The second example for /* multi-line comments */ is similar, except that (just for fun) I decided to support nested multi-line comments by calling the MLComment rule recursively.

There's actually a bug in TQString, assuming that LLLPG is left in its default configuration. Moreover, LLLPG will not print a warning about it. Got any idea what the bug is? I'm about to spoil the answer, so if you want to give it some thought, do so now before you start glancing at the lower half of this paragraph. Well, if you actually tested this code you might notice that a string like '''one''two''' will be parsed incorrectly, because two quotes, not three, will cause the loop to exit. The reason is that the default maximum lookahead is 2, so two quotes are enough to make LLLPG decide to exit the loop (and then the third Match('\'') in the generated code will fail). To fix this, simply add a [k(3)] attribute to the rule. No warning was printed because half the purpose of nongreedy is to suppress warnings; after all, mixing (_)* with anything else is inherently ambiguous and will frequently cause a warning that you must suppress.

Today I ran into an unfortunate situation in which neither greedy nor nongreedy was appropriate. I was writing a Visual Studio "classifier" for syntax-highlighting of LES, and I decided to use a line-based design where lexing would always start at the beginning of a line. Therefore, I needed to keep track of which lines started inside multi-line comments and triple-quoted strings. Now, if a line starts inside a comment or string, I invoke a special rule that is designed to parse the rest of the comment or string, or stop at the end of the line. Since LES supports nested multi-line comments, I wrote the following rule:
  public token MLCommentLine(ref nested::int)::bool @[ 
    (nongreedy
      ( &{nested>0} "*/" {nested--;}
      / "/*" {nested++;}
      / ~('\r'|'\n')
      ))*
    (Newline {return false;} | "*/" {return true;})
  ];
This rule takes the current comment nesting level as an argument (0 = comment is not nested) and updates the nesting level if it changes during the current line of code. The loop has three arms:
  1. For input of "*/" when comments are nested, reduce the nesting level
  2. For input of "/*", increase the nesting level
  3. For input of anything else (not including a newline), consume one character.
I chose "nongreedy" because otherwise the third branch ~('\r'|'\n') will match the first character of "*/", so the loop would never exit. But this didn't work; LLLPG gave the warning "branch 1 is unreachable". Why is it unreachable? I have to admit, I couldn't figure it out at first. If you feel like you're stumped by LLLPG warnings sometimes, you're not alone, they sometimes confuse me too.
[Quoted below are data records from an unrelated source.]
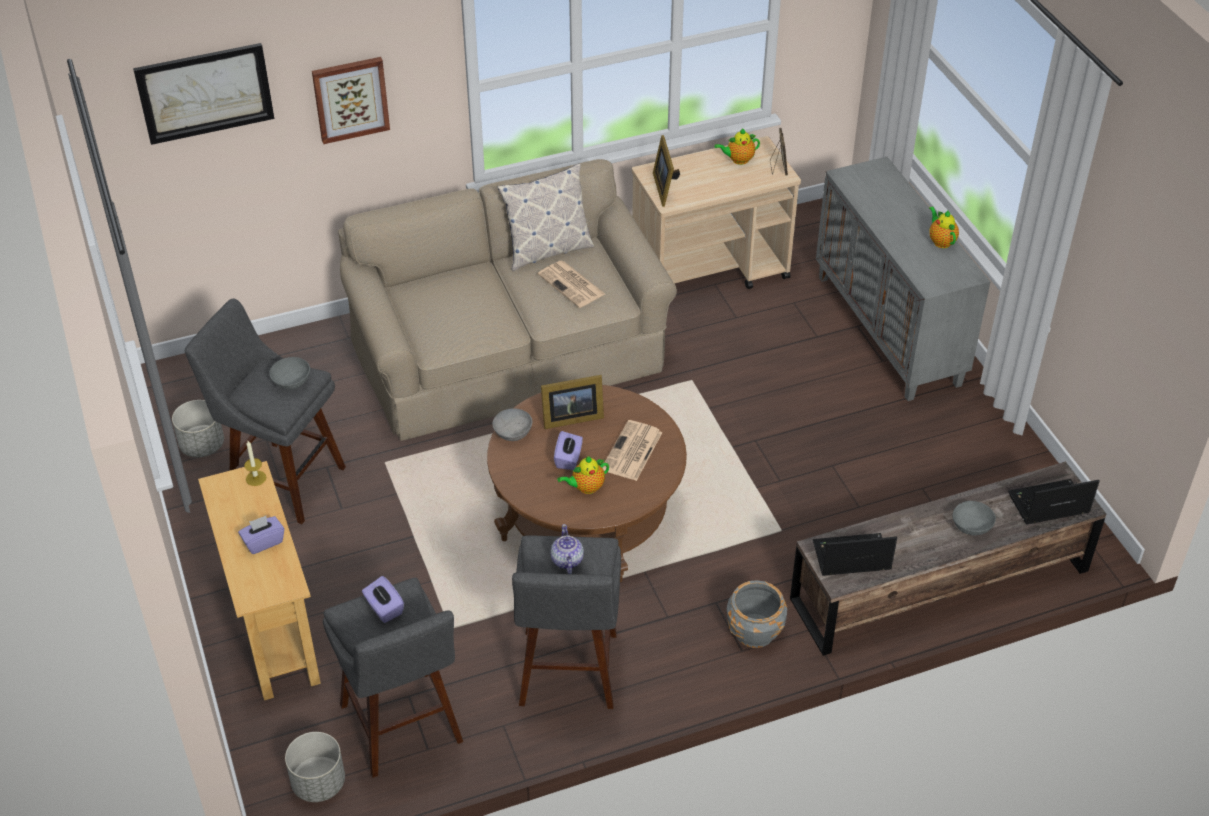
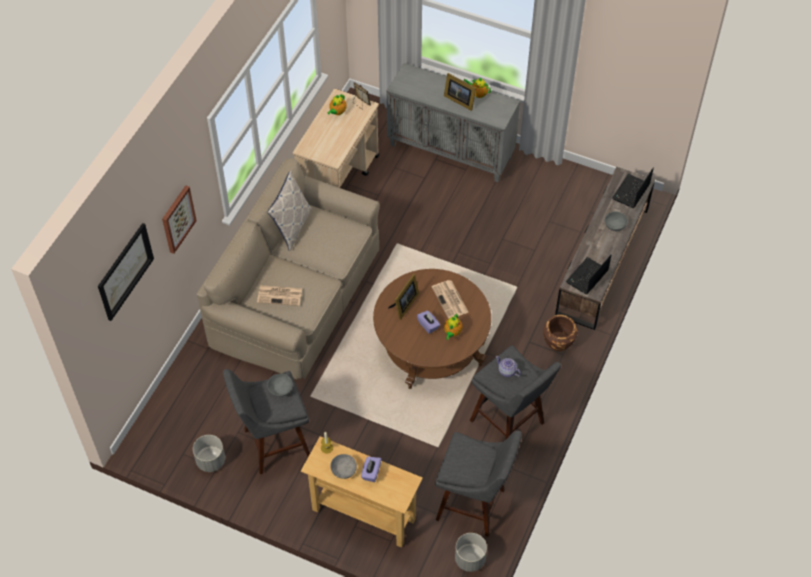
camera: 45 degrees left, 10 degrees up
purple tissue box [362,576,404,623] -> none
grey bowl [492,408,532,441] -> grey bowl moved to [330,454,357,479]
newspaper [538,261,605,308] -> newspaper moved to [257,285,302,306]
picture frame [653,135,680,207] -> picture frame moved to [444,73,476,111]
grey planter [727,580,787,648] -> brown planter [543,315,578,351]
In this case I was confused because I thought the predicate &{nested>0} would choose whether to stay in the loop or exit. But in fact nongreedy gives the exit branch a higher priority than the first branch, so regardless of whether &{nested>0}, LLLPG will always choose the exit branch when the input is "*/".

At that point I realized that what I wanted was a loop that was neither greedy nor nongreedy, in which the priority of the exit branch is somewhere in the middle. I wanted to be able to write something like this, where "exit" is higher priority than ~('\r'|'\n') but lower priority than &{nested>0} "*/":
  public token MLCommentLine(ref nested::int)::bool @[ 
    ( &{nested>0} "*/" {nested--;}
    / "/*" {nested++;}
    / exit
    / ~('\r'|'\n')
    )*
    (Newline {return false;} | "*/" {return true;})
  ];
Unfortunately, LLLPG does not support this notation. Maybe in a future version. Here's what I did instead:
  public token MLCommentLine(ref nested::int)::bool @[ 
    (greedy
      ( &{nested>0} "*/" {nested--;}
      / "/*" {nested++;}
      / ~('\r'|'\n'|'*')
      / '*' (&!'/')
      ))*
    (Newline {return false;} | "*/" {return true;})
   ];
Here, I switched back to a greedy loop and added '*' as its own branch with an extra check to make sure '*' is not followed by '/'. If the test &!'/' succeeds, the new fourth branch matches the '*' character (but not the character afterward); otherwise the loop exits. I could have also written it like this, with only three branches:
  public token MLCommentLine(ref nested::int)::bool @[ 
    (greedy
      ( &{nested>0} "*/" {nested--;}
      / "/*" {nested++;}
      / (&!"*/") ~('\r'|'\n')
      ))*
    (Newline {return false;} | "*/" {return true;})
  ];
However, this version is slower, because LLLPG will actually run the &!"*/" test on every character within the comment.

Here's one more example using nongreedy:
// Parsing a comma-separated value file (.csv)
public rule CSVFile @[ Line* ];
rule Line           @[ Field greedy(',' Field)* (Newline | EOF) ];
rule Newline        @[ ('\r' '\n'?) | '\n' ];
rule Field          @[ nongreedy(_)*
                     | '"' ('"' '"' | nongreedy(~('\n'|'\r'))* '"' ];
This grammar describes a file filled with fields separated by commas (plus I introduced the EOF symbol, so that no Newline is required at the end of the last line). Notice that 'Field' has the loop nongreedy(_)*. How does LLLPG know to when to break out of the loop? Because it computes the "follow set" or "return address" of each rule. In this case, 'Field' can be followed by ','|'\n'|'\r'|EOF, so the loop will break as soon as one of these characters is encountered. This is different than the IfStmt example above in an important respect: Field always has the same follow set. Even though Field is called from two different places, the follow set is the same in both locations: ','|'\n'|'\r'|EOF. So nongreedy works reliably in this example because it makes no difference what context Field was called from.